DATASET ENTRIES ▸
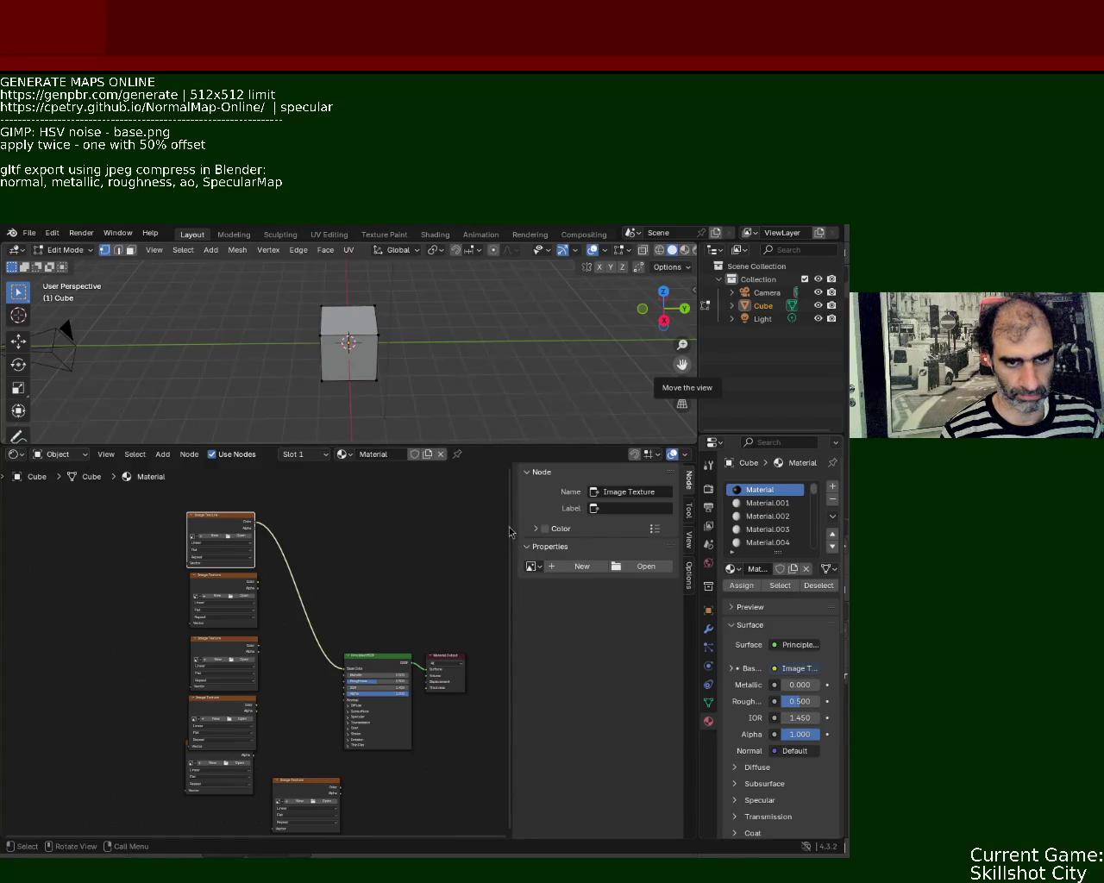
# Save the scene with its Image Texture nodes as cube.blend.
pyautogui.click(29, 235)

--

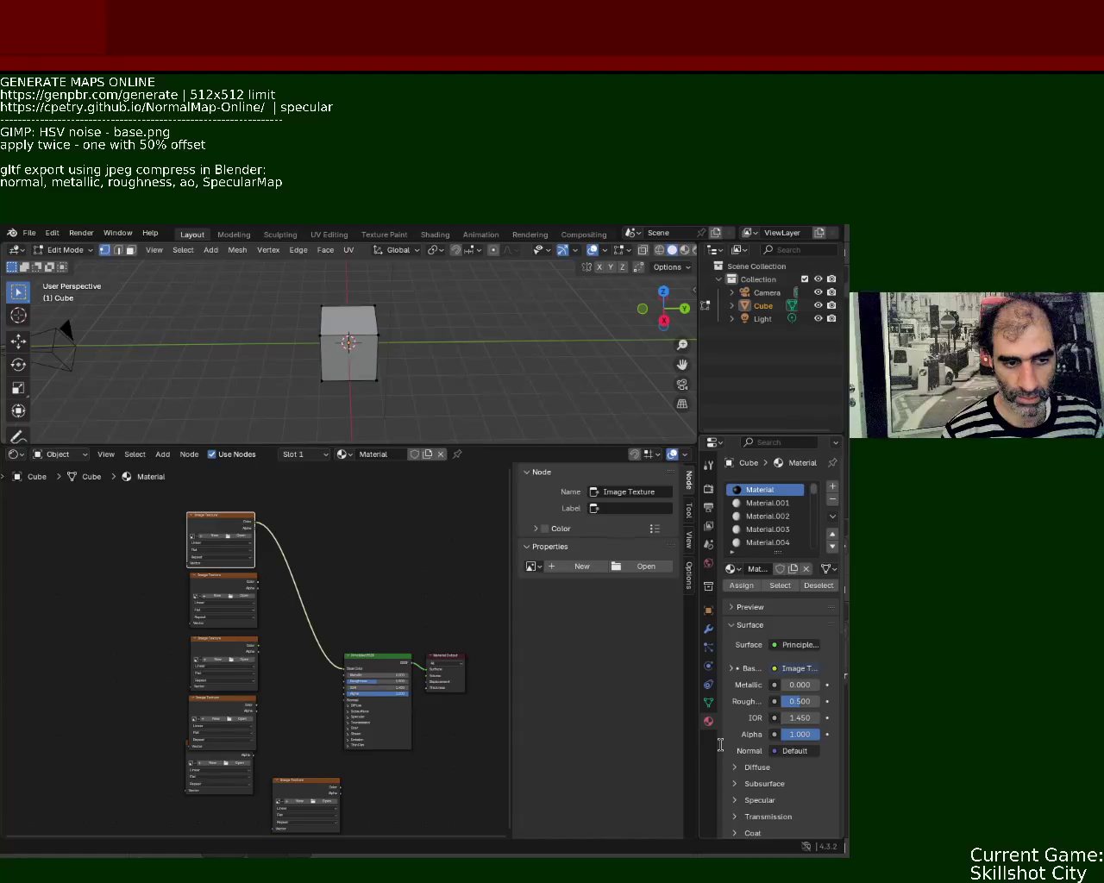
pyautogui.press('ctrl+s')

REQUIRED ACTION ▸ In the records above, find every line with the word "pyautogui" and copy it.

SOLUTION TO THIS EXERCISE ▸
pyautogui.click(29, 235)
pyautogui.press('ctrl+s')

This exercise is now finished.